● **What the task asks**
Please give the number of lines in the material below that contain "Politica", and provide nothing besides that number.

● **Records for the task**
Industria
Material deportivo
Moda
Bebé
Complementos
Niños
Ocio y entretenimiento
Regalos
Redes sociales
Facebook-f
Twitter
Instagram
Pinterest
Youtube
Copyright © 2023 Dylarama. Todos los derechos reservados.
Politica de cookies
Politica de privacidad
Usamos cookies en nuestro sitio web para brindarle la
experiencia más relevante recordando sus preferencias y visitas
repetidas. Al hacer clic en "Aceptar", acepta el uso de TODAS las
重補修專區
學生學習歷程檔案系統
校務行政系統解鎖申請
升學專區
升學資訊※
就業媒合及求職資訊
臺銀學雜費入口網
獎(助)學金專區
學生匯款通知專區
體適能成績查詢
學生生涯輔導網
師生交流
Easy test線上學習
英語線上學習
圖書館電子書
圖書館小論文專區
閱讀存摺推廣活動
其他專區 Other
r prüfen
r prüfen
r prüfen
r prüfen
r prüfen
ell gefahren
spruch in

--

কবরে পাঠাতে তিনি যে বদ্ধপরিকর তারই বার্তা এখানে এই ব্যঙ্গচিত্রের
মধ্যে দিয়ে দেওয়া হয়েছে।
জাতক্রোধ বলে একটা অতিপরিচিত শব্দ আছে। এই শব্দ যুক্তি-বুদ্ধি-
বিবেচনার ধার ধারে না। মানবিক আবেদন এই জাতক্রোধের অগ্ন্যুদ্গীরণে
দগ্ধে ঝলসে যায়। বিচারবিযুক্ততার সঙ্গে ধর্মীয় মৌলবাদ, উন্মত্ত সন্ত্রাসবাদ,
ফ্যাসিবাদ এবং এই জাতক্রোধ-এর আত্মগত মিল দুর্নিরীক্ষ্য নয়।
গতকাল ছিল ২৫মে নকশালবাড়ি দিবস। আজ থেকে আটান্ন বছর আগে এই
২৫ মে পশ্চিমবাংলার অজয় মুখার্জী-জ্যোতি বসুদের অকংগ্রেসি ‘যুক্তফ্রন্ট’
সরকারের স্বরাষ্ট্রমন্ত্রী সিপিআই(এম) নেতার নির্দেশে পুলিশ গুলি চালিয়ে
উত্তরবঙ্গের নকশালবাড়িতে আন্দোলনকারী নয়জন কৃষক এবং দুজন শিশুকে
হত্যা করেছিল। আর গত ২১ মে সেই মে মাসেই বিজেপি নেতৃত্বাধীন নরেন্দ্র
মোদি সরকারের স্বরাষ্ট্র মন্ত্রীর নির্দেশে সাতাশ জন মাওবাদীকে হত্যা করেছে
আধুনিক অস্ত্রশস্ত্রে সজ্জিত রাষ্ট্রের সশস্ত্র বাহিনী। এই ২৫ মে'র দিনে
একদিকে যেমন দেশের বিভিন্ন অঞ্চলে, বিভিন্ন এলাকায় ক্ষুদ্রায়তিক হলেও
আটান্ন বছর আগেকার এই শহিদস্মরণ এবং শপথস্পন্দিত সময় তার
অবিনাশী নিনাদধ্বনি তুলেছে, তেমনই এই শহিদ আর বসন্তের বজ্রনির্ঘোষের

● **Response for this exercise**
2